By the time doctors told Nicola Thomson (25) that she had pancreatic cancer on January 18, the disease was already in its advanced stages and she was given just months to live.
Former Graeme High pupil Nicola died on June 2, leaving behind her four-year-old daughter Ciara, as well as her devastated parents, Ian and Wendy and brother Chris (23).
Normally known as an older person’s disease, the cancer quickly took its toll on Nicola - she was vomiting up to 10 times a day and her weight dropped to just six stones. She underwent a gastric bypass operation in a bid to ease the symptoms, and she was so ill, she was only able to receive two rounds of chemotherapy. A huge Falkirk fan, Nicola was even too ill to watch the semi-final earlier this year.
Around 400 people packed into Falkirk Crematorium on Monday to pay their respects to Nicola, and the collection raised over £1600 for Pancreatic Cancer UK and Marie Curie Cancer Care.
Brother Chris paid tribute to his brave, caring and loyal big sister and spoke of the family’s shock after her diagnosis.

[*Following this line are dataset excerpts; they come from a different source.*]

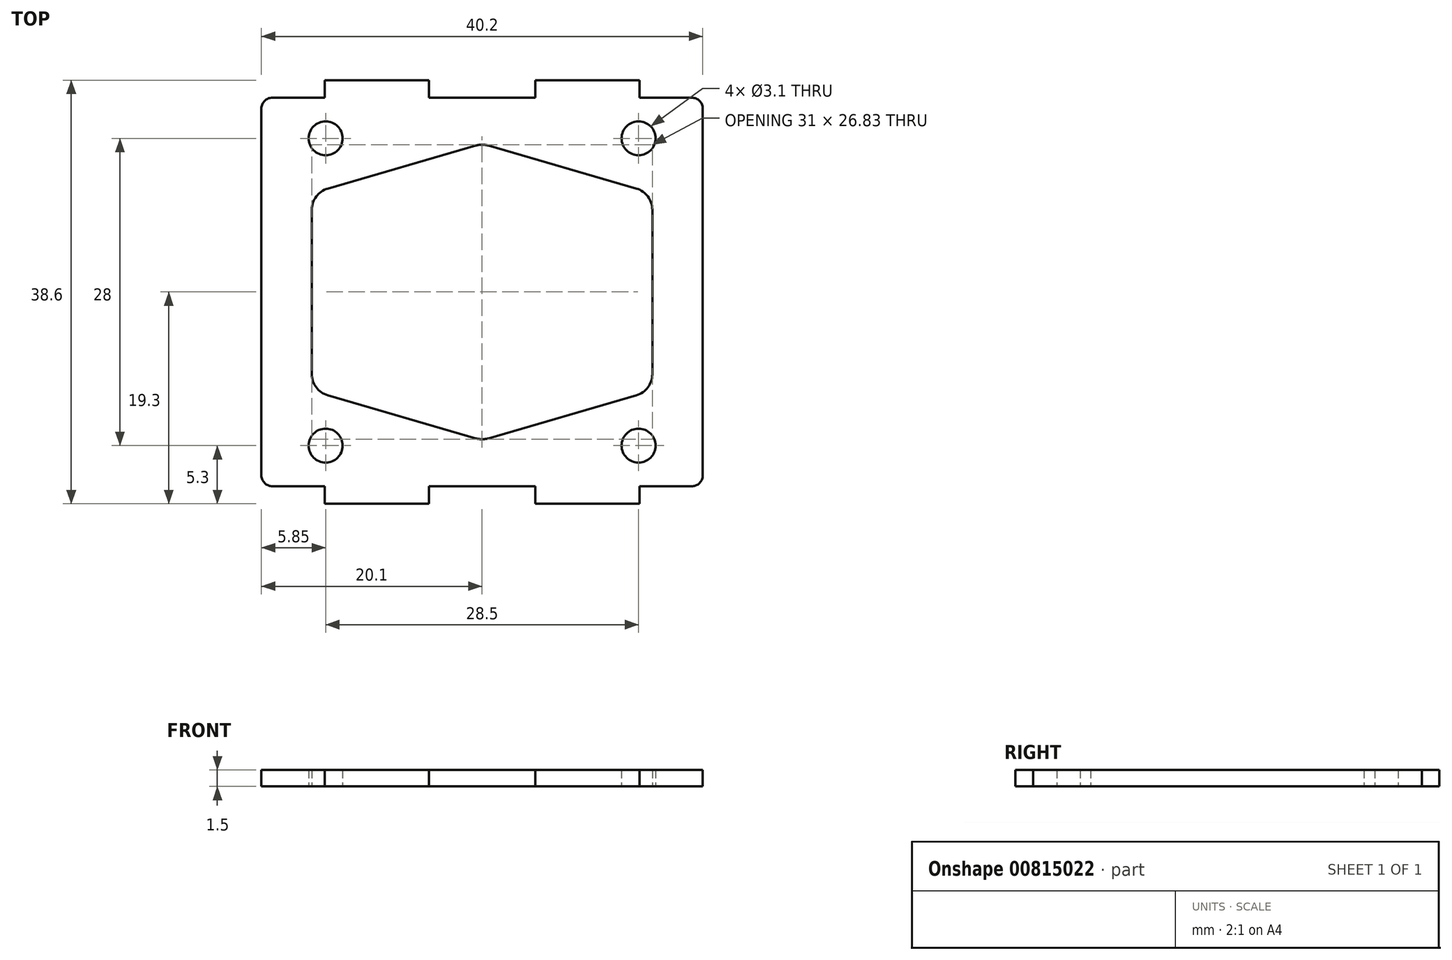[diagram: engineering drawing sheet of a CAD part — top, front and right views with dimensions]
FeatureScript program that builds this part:
annotation { "Feature Type Name" : "Feature", "Feature Type Description" : "" }
export const myFeature = defineFeature(function(context is Context, id is Id, definition is map)
    precondition{}
    {
        {
            var Q0;
            Q0=qCreatedBy(makeId("Top.planeOp"),FACE);
            var sketch = newSketch(context, id + "F0", { "sketchPlane" : qUnion([Q0])});
            skLineSegment(sketch, "E0.0", {"start": v(-20.1, 17.7) * mm, "end": v(-20.1, -17.7) * mm});
            skLineSegment(sketch, "E1.0", {"start": v(-14.33, 17.7) * mm, "end": v(-20.1, 17.7) * mm});
            skLineSegment(sketch, "E2.0", {"start": v(-14.33, 19.3) * mm, "end": v(-14.33, 17.7) * mm});
            skLineSegment(sketch, "E3.0", {"start": v(-4.85, 19.3) * mm, "end": v(-14.33, 19.3) * mm});
            skLineSegment(sketch, "E4.0", {"start": v(-4.85, 17.7) * mm, "end": v(-4.85, 19.3) * mm});
            skLineSegment(sketch, "E5.0", {"start": v(0, 17.7) * mm, "end": v(-4.85, 17.7) * mm});
            skLineSegment(sketch, "E6.0", {"start": v(0, 13.5) * mm, "end": v(-15.5, 9) * mm});
            skLineSegment(sketch, "E7.0", {"start": v(-15.5, 9) * mm, "end": v(-15.5, -9) * mm});
            skLineSegment(sketch, "E8.0", {"start": v(-15.5, -9) * mm, "end": v(0, -13.5) * mm});
            skLineSegment(sketch, "E9.0", {"start": v(-20.1, -17.7) * mm, "end": v(-14.33, -17.7) * mm});
            skLineSegment(sketch, "E10.0", {"start": v(-14.33, -17.7) * mm, "end": v(-14.33, -19.3) * mm});
            skLineSegment(sketch, "E11.0", {"start": v(-14.33, -19.3) * mm, "end": v(-4.85, -19.3) * mm});
            skLineSegment(sketch, "E12.0", {"start": v(-4.85, -19.3) * mm, "end": v(-4.85, -17.7) * mm});
            skLineSegment(sketch, "E13.0", {"start": v(-4.85, -17.7) * mm, "end": v(0, -17.7) * mm});
            skLineSegment(sketch, "E14", {"start": v(0, 17.7) * mm, "end": v(0, -17.7) * mm, "construction": true});
            skLineSegment(sketch, "E15", {"start": v(-20.1, 0) * mm, "end": v(22.62, 0) * mm, "construction": true});
            skLineSegment(sketch, "E16.bottom", {"start": v(14.25, -14) * mm, "end": v(-14.25, -14) * mm, "construction": true});
            skLineSegment(sketch, "E16.top", {"start": v(14.25, 14) * mm, "end": v(-14.25, 14) * mm, "construction": true});
            skLineSegment(sketch, "E16.left", {"start": v(14.25, -14) * mm, "end": v(14.25, 14) * mm, "construction": true});
            skLineSegment(sketch, "E16.right", {"start": v(-14.25, -14) * mm, "end": v(-14.25, 14) * mm, "construction": true});
            skPoint(sketch, "E16.middle", {"position": v(0, 0) * mm});
            skCircle(sketch, "E17", {"center": v(-14.25, 14) * mm, "radius": 1.55 * mm});
            skCircle(sketch, "E18", {"center": v(-14.25, -14) * mm, "radius": 1.55 * mm});
            skLineSegment(sketch, "E19.MirrorCS", {"start": v(0, 17.7) * mm, "end": v(4.85, 17.7) * mm});
            skLineSegment(sketch, "E20.MirrorCS", {"start": v(4.85, 17.7) * mm, "end": v(4.85, 19.3) * mm});
            skLineSegment(sketch, "E21.MirrorCS", {"start": v(4.85, 19.3) * mm, "end": v(14.33, 19.3) * mm});
            skLineSegment(sketch, "E22.MirrorCS", {"start": v(14.33, 19.3) * mm, "end": v(14.33, 17.7) * mm});
            skLineSegment(sketch, "E23.MirrorCS", {"start": v(14.33, 17.7) * mm, "end": v(20.1, 17.7) * mm});
            skLineSegment(sketch, "E24.MirrorCS", {"start": v(20.1, 17.7) * mm, "end": v(20.1, -17.7) * mm});
            skLineSegment(sketch, "E25.MirrorCS", {"start": v(20.1, -17.7) * mm, "end": v(14.33, -17.7) * mm});
            skLineSegment(sketch, "E26.MirrorCS", {"start": v(14.33, -17.7) * mm, "end": v(14.33, -19.3) * mm});
            skLineSegment(sketch, "E27.MirrorCS", {"start": v(14.33, -19.3) * mm, "end": v(4.85, -19.3) * mm});
            skLineSegment(sketch, "E28.MirrorCS", {"start": v(4.85, -19.3) * mm, "end": v(4.85, -17.7) * mm});
            skLineSegment(sketch, "E29.MirrorCS", {"start": v(4.85, -17.7) * mm, "end": v(0, -17.7) * mm});
            skCircle(sketch, "E30.MirrorC", {"center": v(14.25, -14) * mm, "radius": 1.55 * mm});
            skCircle(sketch, "E31.MirrorC", {"center": v(14.25, 14) * mm, "radius": 1.55 * mm});
            skLineSegment(sketch, "E32.MirrorCS", {"start": v(0, 13.5) * mm, "end": v(15.5, 9) * mm});
            skLineSegment(sketch, "E33.MirrorCS", {"start": v(15.5, 9) * mm, "end": v(15.5, -9) * mm});
            skLineSegment(sketch, "E34.MirrorCS", {"start": v(15.5, -9) * mm, "end": v(0, -13.5) * mm});
            skSolve(sketch);
        }
        {
            var Q0;
            Q0=makeQuery(id+"F0.imprint","IMPRINT",FACE,{"disambiguationData":[TD([[makeQuery(id+"F0.imprint","IMPRINT",EDGE,{"derivedFrom":sQuery(id+"F0.wireOp",EDGE,"E0.0")}),1.0]])]});
            extrude(context, id + "F1", {"entities" : qUnion([Q0]), "depth" : 1.5 * mm, "offsetDistance" : 25 * mm});
        }
        {
            var Q0;
            Q0=makeQuery(id+"F1.opExtrude","SWEPT_EDGE",EDGE,{"disambiguationData":[OSD([sQuery(id+"F0.wireOp",EDGE,"E7.0"),sQuery(id+"F0.wireOp",EDGE,"E8.0")])]});
            var Q1;
            Q1=makeQuery(id+"F1.opExtrude","SWEPT_EDGE",EDGE,{"disambiguationData":[OSD([sQuery(id+"F0.wireOp",EDGE,"E6.0"),sQuery(id+"F0.wireOp",EDGE,"E7.0")])]});
            var Q2;
            Q2=makeQuery(id+"F1.opExtrude","SWEPT_EDGE",EDGE,{"disambiguationData":[OSD([sQuery(id+"F0.wireOp",EDGE,"E6.0"),sQuery(id+"F0.wireOp",EDGE,"E32.MirrorCS")])]});
            var Q3;
            Q3=makeQuery(id+"F1.opExtrude","SWEPT_EDGE",EDGE,{"disambiguationData":[OSD([sQuery(id+"F0.wireOp",EDGE,"E32.MirrorCS"),sQuery(id+"F0.wireOp",EDGE,"E33.MirrorCS")])]});
            var Q4;
            Q4=makeQuery(id+"F1.opExtrude","SWEPT_EDGE",EDGE,{"disambiguationData":[OSD([sQuery(id+"F0.wireOp",EDGE,"E33.MirrorCS"),sQuery(id+"F0.wireOp",EDGE,"E34.MirrorCS")])]});
            var Q5;
            Q5=makeQuery(id+"F1.opExtrude","SWEPT_EDGE",EDGE,{"disambiguationData":[OSD([sQuery(id+"F0.wireOp",EDGE,"E8.0"),sQuery(id+"F0.wireOp",EDGE,"E34.MirrorCS")])]});
            fillet(context, id + "F2", {"entities" : qUnion([Q0, Q1, Q2, Q3, Q4, Q5]), "radius" : 2 * mm, "tangentPropagation" : true, "allowEdgeOverflow" : false});
        }
        {
            var Q0;
            Q0=makeQuery(id+"F1.opExtrude","SWEPT_EDGE",EDGE,{"disambiguationData":[OSD([sQuery(id+"F0.wireOp",EDGE,"E0.0"),sQuery(id+"F0.wireOp",EDGE,"E1.0")])]});
            var Q1;
            Q1=makeQuery(id+"F1.opExtrude","SWEPT_EDGE",EDGE,{"disambiguationData":[OSD([sQuery(id+"F0.wireOp",EDGE,"E23.MirrorCS"),sQuery(id+"F0.wireOp",EDGE,"E24.MirrorCS")])]});
            var Q2;
            Q2=makeQuery(id+"F1.opExtrude","SWEPT_EDGE",EDGE,{"disambiguationData":[OSD([sQuery(id+"F0.wireOp",EDGE,"E24.MirrorCS"),sQuery(id+"F0.wireOp",EDGE,"E25.MirrorCS")])]});
            var Q3;
            Q3=makeQuery(id+"F1.opExtrude","SWEPT_EDGE",EDGE,{"disambiguationData":[OSD([sQuery(id+"F0.wireOp",EDGE,"E0.0"),sQuery(id+"F0.wireOp",EDGE,"E9.0")])]});
            fillet(context, id + "F3", {"entities" : qUnion([Q0, Q1, Q2, Q3]), "radius" : 1 * mm, "tangentPropagation" : true, "allowEdgeOverflow" : false});
        }
    });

Speaking from the family home in Old Polmont Chris Thomson said: “Initially we thought it was gallstones or her gallbladder. There was no indication that it was going to be anything so serious. When she was diagnosed, it was just a death sentence for her. From the beginning of February she wasn’t able to go out.
“She’s always been really stubborn though and I’m sure that’s why she got through it all.”
Amazingly her young daughter Ciara has taken her mum’s illness in her stride. Chris added: “Ciara has been quite unfazed by it all. She knew what was wrong with her mum, and they managed to keep their bond, even though Nicola was so unwell. Ciara is like her mum in a lot of ways, and she does remind us of Nicola.”
Before her illness Nicola worked at WebhelpTSC in Larbert. She performed with the Rachel McFadden school of dance, as well as with Larbert Operatic Society and was a cheerleader with Falkirk Fusion.
However, her big passion was for football, and her memory for football matches was “unbelievable”.
Before she fell ill, Nicola had even organised concerts in aid of Cancer Research, and last month, mum Wendy raised £1100 for the hospice by taking part in the Midnight Tiara Walk.
Accessing medical care for Nicola was often a frustrating experience for the family but they have only praise for the palliative care which she received from Marie Curie Cancer Care, Strathcarron Hospice, and the district nurses from Graeme Medical Centre.
Dad Ian said: “We have had so much family support, including from Nicola’s grandparents June and Wallace and Chris’ partner Laura. It has affected so many people. Wendy and I have both been off work since January, and everyone has been so understanding.”